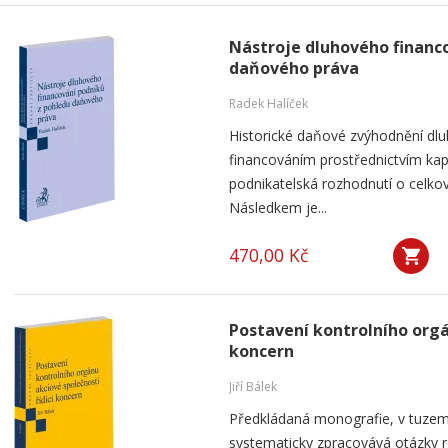
Nástroje dluhového financ
daňového práva
Radek Halíček
Historické daňové zvýhodnění dlu
financováním prostřednictvím kap
podnikatelská rozhodnutí o celkov
Následkem je...
470,00 Kč
Postavení kontrolního orgá
koncern
Jiří Bálek
Předkládaná monografie, v tuzems
systematicky zpracovává otázky ro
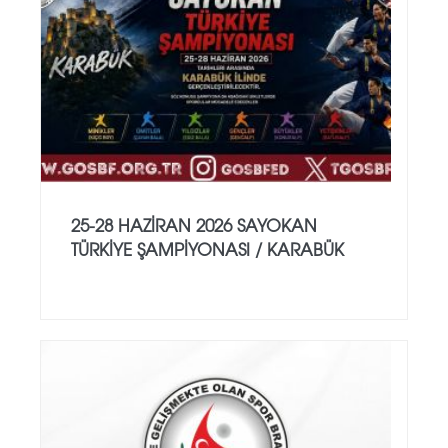
25-28 HAZİRAN 2026 SAYOKAN
TÜRKİYE ŞAMPİYONASI / KARABÜK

## TASK TO CARRY OUT
The whole listing must be transcribed exactly. No pictures belong in the copy.

## COMPLETED TASK
Nástroje dluhového financ
daňového práva
Radek Halíček
Historické daňové zvýhodnění dlu
financováním prostřednictvím kap
podnikatelská rozhodnutí o celkov
Následkem je...
470,00 Kč
Postavení kontrolního orgá
koncern
Jiří Bálek
Předkládaná monografie, v tuzems
systematicky zpracovává otázky ro
25-28 HAZİRAN 2026 SAYOKAN
TÜRKİYE ŞAMPİYONASI / KARABÜK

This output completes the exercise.